Data for this task:
━━━━━━━━━━━━━━━━━━━━━━━━━━━━━━

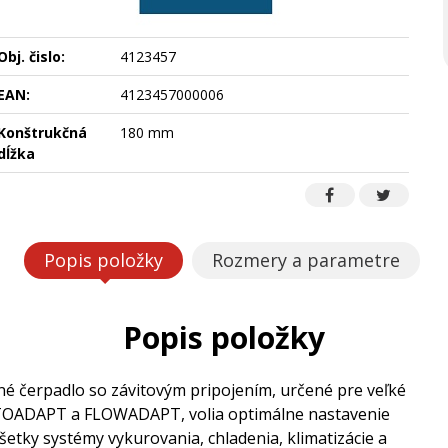
Obj. čislo:
4123457
EAN:
4123457000006
Konštrukčná
180 mm
dĺžka
Popis položky
Rozmery a parametre
Popis položky
 čerpadlo so závitovým pripojením, určené pre veľké
UTOADAPT a FLOWADAPT, volia optimálne nastavenie
etky systémy vykurovania, chladenia, klimatizácie a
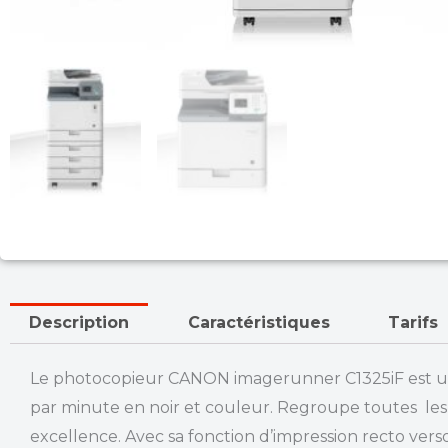
Description
Caractéristiques
Tarifs
Le photocopieur CANON imagerunner C1325iF est une 
par minute en noir et couleur. Regroupe toutes les 
excellence. Avec sa fonction d’impression recto verso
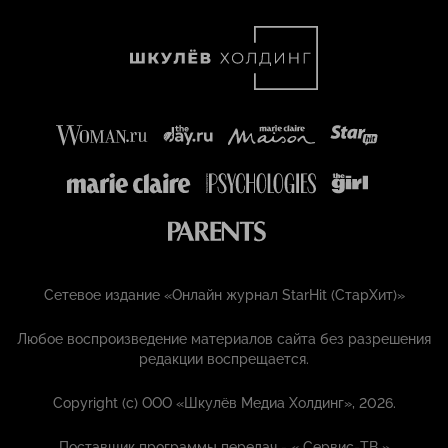
Сетевое издание «Онлайн журнал StarHit (СтарХит)»
Любое воспроизведение материалов сайта без разрешения
редакции воспрещается.
Copyright (с) ООО «Шкулёв Медиа Холдинг», 2026.
Поставщик программы передач - «
Сервис-ТВ
»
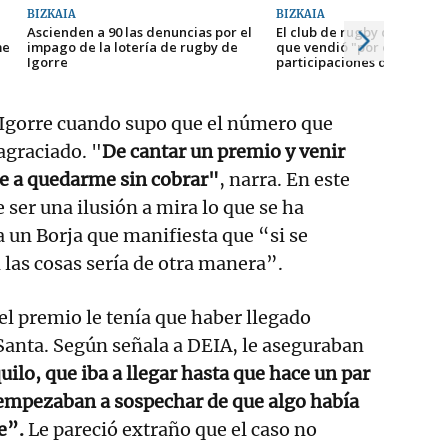
BIZKAIA
BIZKAIA
Ascienden a 90 las denuncias por el
El club de rugby de Igorre
me
impago de la lotería de rugby de
que vendió "por error 225
Igorre
participaciones de más"
 Igorre cuando supo que el número que
agraciado. "
De cantar un premio y venir
re a quedarme sin cobrar"
, narra. En este
 ser una ilusión a mira lo que se ha
 un Borja que manifiesta que “si se
las cosas sería de otra manera”.
del premio le tenía que haber llegado
anta. Según señala a DEIA, le aseguraban
uilo, que iba a llegar hasta que hace un par
 empezaban a sospechar de que algo había
e”.
Le pareció extraño que el caso no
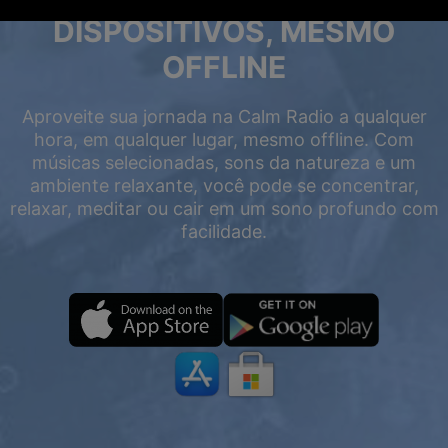
DISPOSITIVOS, MESMO
OFFLINE
Aproveite sua jornada na Calm Radio a qualquer
hora, em qualquer lugar, mesmo offline. Com
músicas selecionadas, sons da natureza e um
ambiente relaxante, você pode se concentrar,
relaxar, meditar ou cair em um sono profundo com
facilidade.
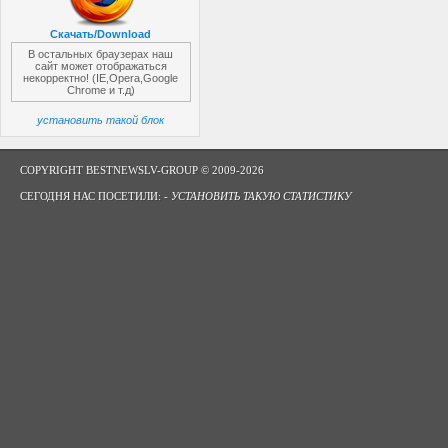
Скачать/Download
В остальных браузерах наш
сайт может отображаться
некорректно! (IE,Opera,Google
Chrome и т.д)
установить такой блок
COPYRIGHT BESTNEWSLV-GROUP © 2009-2026
СЕГОДНЯ НАС ПОСЕТИЛИ: -
УСТАНОВИТЬ ТАКУЮ СТАТИСТИКУ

━━━━━━━━━━━━━━━━━━━━━━━━━━━━━━

Work instruction:
Leave out each picture and extract the lines from the one containing "El club de rugby de Igorre" through the end of the records above, inclusive, exactly as they stand.

Solution to this task:
El club de rugby de Igorre
me
impago de la lotería de rugby de
que vendió "por error 225
Igorre
participaciones de más"
 Igorre cuando supo que el número que
agraciado. "
De cantar un premio y venir
re a quedarme sin cobrar"
, narra. En este
 ser una ilusión a mira lo que se ha
 un Borja que manifiesta que “si se
las cosas sería de otra manera”.
del premio le tenía que haber llegado
anta. Según señala a DEIA, le aseguraban
uilo, que iba a llegar hasta que hace un par
 empezaban a sospechar de que algo había
e”.
Le pareció extraño que el caso no
DISPOSITIVOS, MESMO
OFFLINE
Aproveite sua jornada na Calm Radio a qualquer
hora, em qualquer lugar, mesmo offline. Com
músicas selecionadas, sons da natureza e um
ambiente relaxante, você pode se concentrar,
relaxar, meditar ou cair em um sono profundo com
facilidade.
Скачать/Download
В остальных браузерах наш
сайт может отображаться
некорректно! (IE,Opera,Google
Chrome и т.д)
установить такой блок
COPYRIGHT BESTNEWSLV-GROUP © 2009-2026
СЕГОДНЯ НАС ПОСЕТИЛИ: -
УСТАНОВИТЬ ТАКУЮ СТАТИСТИКУ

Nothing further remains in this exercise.